Because the Lord has spoken (LXX) It is possible to read the LXX’s “because the Lord has spoken” as “the Lord has said,” with verses 3b-5b as a quotation from YHWH (who would then be identified with the Wilderness Voice). This latter reading makes good sense in context, as v. 6a shows the “voice of one speaking” as issuing Isaiah’s call to prophesy. However, from a purely grammatical point of view, this reading is unnatural, so I have not followed it.

(N.B. Though I do not make an explicit connection in my translation that YHWH = the Wilderness Voice, I think a strong case for this identity may be made exegetically, based on verse 6a. Generally speaking, I think it is poor translational practice to make explicit what the text before you leaves implicit, so I have done exactly that.)

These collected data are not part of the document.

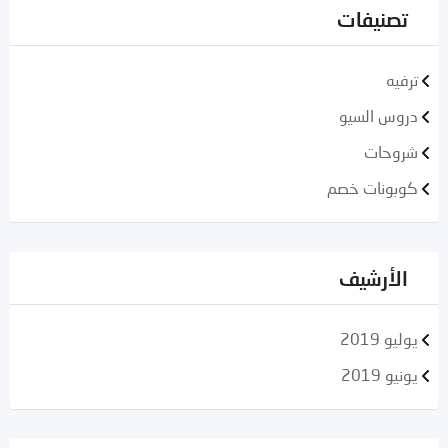
تصنيفات
ترفيه
دروس السيو
شروحات
كوبونات خصم
الأرشيف
يوليو 2019
يونيو 2019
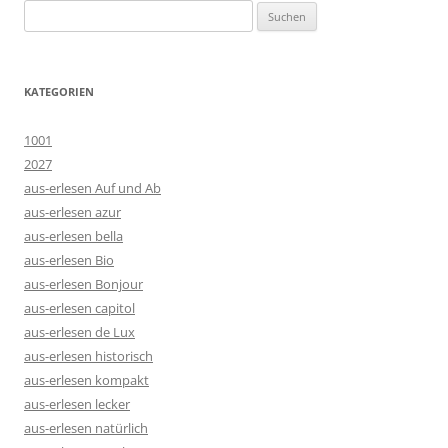
Suchen
nach:
KATEGORIEN
1001
2027
aus-erlesen Auf und Ab
aus-erlesen azur
aus-erlesen bella
aus-erlesen Bio
aus-erlesen Bonjour
aus-erlesen capitol
aus-erlesen de Lux
aus-erlesen historisch
aus-erlesen kompakt
aus-erlesen lecker
aus-erlesen natürlich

It is worth noting that, if the voice of 3a and 6a are the same person – namely, YHWH – then the Gospel writers have misinterpreted this passage. Each of them (Mk 1:2; Mt 3:3; Lk 3:4; Jn 1:23) have the Wilderness Voice as John the Baptist (John’s Gospel actually has the Baptist explicitly identifying himself with the Wilderness Voice). What seems likely to me is that, because John the Baptist was a prophetic figure who stationed himself in the wilderness, and because he was, in the Christians’ estimation, Jesus’ precursor/predecessor, the Gospel writers used this passage as a proof text to validate John’s authority and, thus, to equate Jesus with YHWH.

Verse 6:
And I/he
said The LXX has “And I said” while the MT has “And he said.” In the case of the LXX, verse 6 is a dialogue, which may be expressed as follows:

Voice: Shout!
Narrator: What should I shout?
Voice: All flesh is grass,
And all a man’s glory is like a flower of grass. . . .

The MT, however, presents verse 6 in the mouth of only one speaker, as here:

Voice: Call out!
What should I call out?
All flesh is grass,
And all his faithfulness is like a flower of the field. . . .

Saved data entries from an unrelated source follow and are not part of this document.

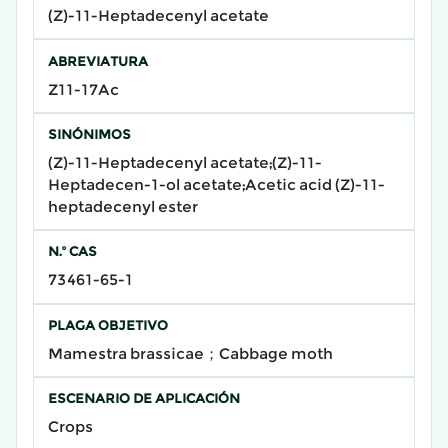
(Z)-11-Heptadecenyl acetate
ABREVIATURA
Z11-17Ac
SINÓNIMOS
(Z)-11-Heptadecenyl acetate;(Z)-11-
Heptadecen-1-ol acetate;Acetic acid (Z)-11-
heptadecenyl ester
N.º CAS
73461-65-1
PLAGA OBJETIVO
Mamestra brassicae；Cabbage moth
ESCENARIO DE APLICACIÓN
Crops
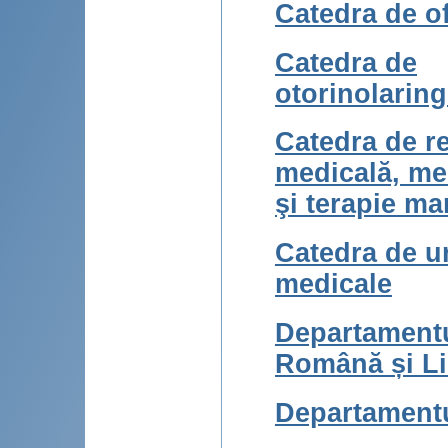
Catedra de o
Catedra de
otorinolarin
Catedra de re
medicală, med
şi terapie m
Catedra de u
medicale
Departament
Română și L
Departamentu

Line 2 in the MT is thus a rhetorical question in the Wilderness Voice’s proclamation, while the LXX presents it as a second speaker in a dialogue. The MT’s reading is so awkward that I can’t help but think it is corrupt, and I thus prefer the reading of the LXX, as do the NLT, ESV, NRSV, and NIV. The KJV follows the Hebrew text woodenly.

The NET translates this verse as follows, taking some explanatory liberties in the translation:

A voice says, “Cry out!”
Another asks, “What should I cry out?”
The first voice responds: “All people are like grass,
And all their promises are like the flowers in the field. . . .”

The NET’s notes remark that “[a]pparently a second ‘voice’ responds to the command of the first ‘voice.’ While this interpretation, i’ll admit, does more justice to the MT as it stands, it makes the most sense to follow the LXX’s wording.

All a man’s glory/All his faithfulness The MT’s “faithfulness” is more difficult than the LXX’s “glory,” so the MT is to be considered more original here. However, both readings do make sense in context, so neither should be deprecated; instead, we should see them as two separate traditions of the text.

The LXX contrasts human fame, which is fleeting and impermanent, with God’s declarations, which are fixed and eternal; the LXX’s version is thus a meditation on humanity’s ultimate insignificance. The MT, on the other hand, contrasts human fickleness and flakiness with God’s ultimate reliability.

Verses 7-8:
Compare the reading of the LXX here:

7 The grass is dried up, and the flower falls,
8 But our God’s word remains forever.

with that of the MT:

7 The grass withers, the flower fades,
Because YHWH’s breath blows on it;
Surely the people are grass.
8 The grass withers, the flower fades,
But our God’s word will stand forever.

The most likely explanation for the difference between these two texts is scribal error. That is, at some point in the production and/or transmission of the LXX – whether in the transmission of the LXX’s Hebrew source, in the act of translation itself, or in the transmission of the Greek text of the LXX – a scribe/the translator unintentionally skipped from the first line of v. 7 to the last line of v. 8. (The proper term for this error is homeoteleuton.)